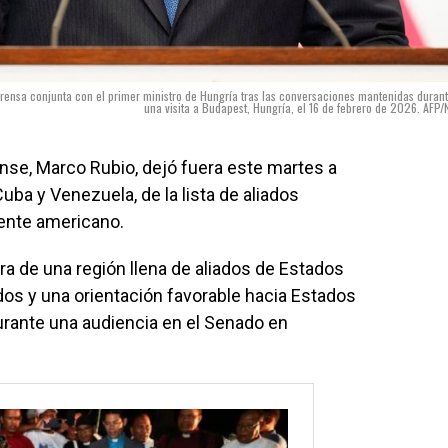
 prensa conjunta con el primer ministro de Hungría tras las conversaciones mantenidas duran
una visita a Budapest, Hungría, el 16 de febrero de 2026. AFP/
nse, Marco Rubio, dejó fuera este martes a
Cuba y Venezuela, de la lista de aliados
nente americano.
ra de una región llena de aliados de Estados
dos y una orientación favorable hacia Estados
durante una audiencia en el Senado en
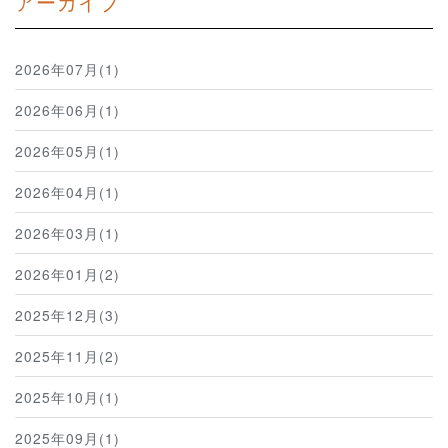
アーカイブ
2026年07月(1)
2026年06月(1)
2026年05月(1)
2026年04月(1)
2026年03月(1)
2026年01月(2)
2025年12月(3)
2025年11月(2)
2025年10月(1)
2025年09月(1)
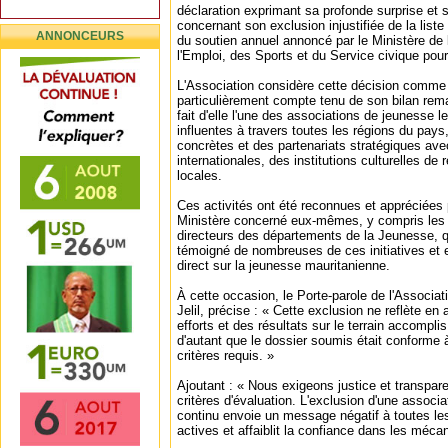
déclaration exprimant sa profonde surprise e
concernant son exclusion injustifiée de la liste
ANNONCEURS
du soutien annuel annoncé par le Ministère de
l'Emploi, des Sports et du Service civique pour
L'Association considère cette décision comme 
particulièrement compte tenu de son bilan rem
fait d'elle l'une des associations de jeunesse l
influentes à travers toutes les régions du pays,
concrètes et des partenariats stratégiques a
internationales, des institutions culturelles de
locales.
Ces activités ont été reconnues et appréciées
Ministère concerné eux-mêmes, y compris les
directeurs des départements de la Jeunesse, q
témoigné de nombreuses de ces initiatives et en
direct sur la jeunesse mauritanienne.
À cette occasion, le Porte-parole de l'Associ
Jelil, précise : « Cette exclusion ne reflète en
efforts et des résultats sur le terrain accompli
d'autant que le dossier soumis était conforme 
critères requis. »
Ajoutant : « Nous exigeons justice et transpar
critères d'évaluation. L'exclusion d'une assoc
continu envoie un message négatif à toutes le
actives et affaiblit la confiance dans les méca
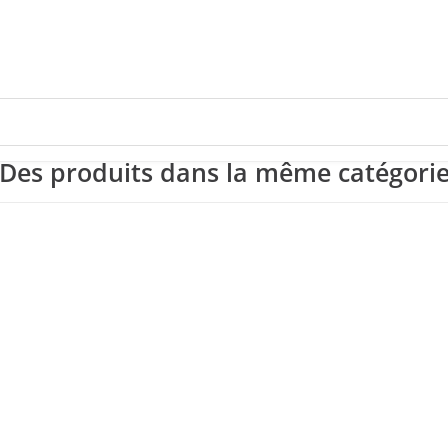
Des produits dans la même catégori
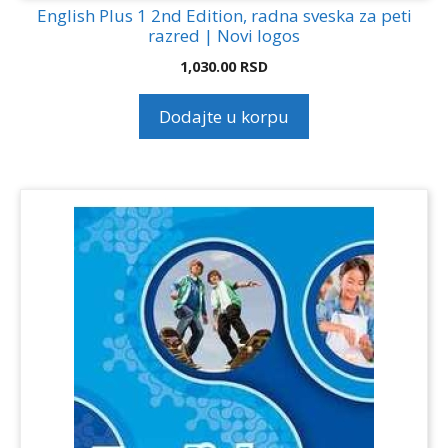
English Plus 1 2nd Edition, radna sveska za peti
razred | Novi logos
1,030.00
RSD
Dodajte u korpu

——————

-- JOB --
From the line containing "L'Association considère cette décision comme" down to the line containing "témoigné de nombreuses" in the material above, reproduce every line exactly, including the two end lines.

-- EXERCISE RESPONSE --
L'Association considère cette décision comme 
particulièrement compte tenu de son bilan rem
fait d'elle l'une des associations de jeunesse l
influentes à travers toutes les régions du pays,
concrètes et des partenariats stratégiques a
internationales, des institutions culturelles de
locales.
Ces activités ont été reconnues et appréciées
Ministère concerné eux-mêmes, y compris les
directeurs des départements de la Jeunesse, q
témoigné de nombreuses de ces initiatives et en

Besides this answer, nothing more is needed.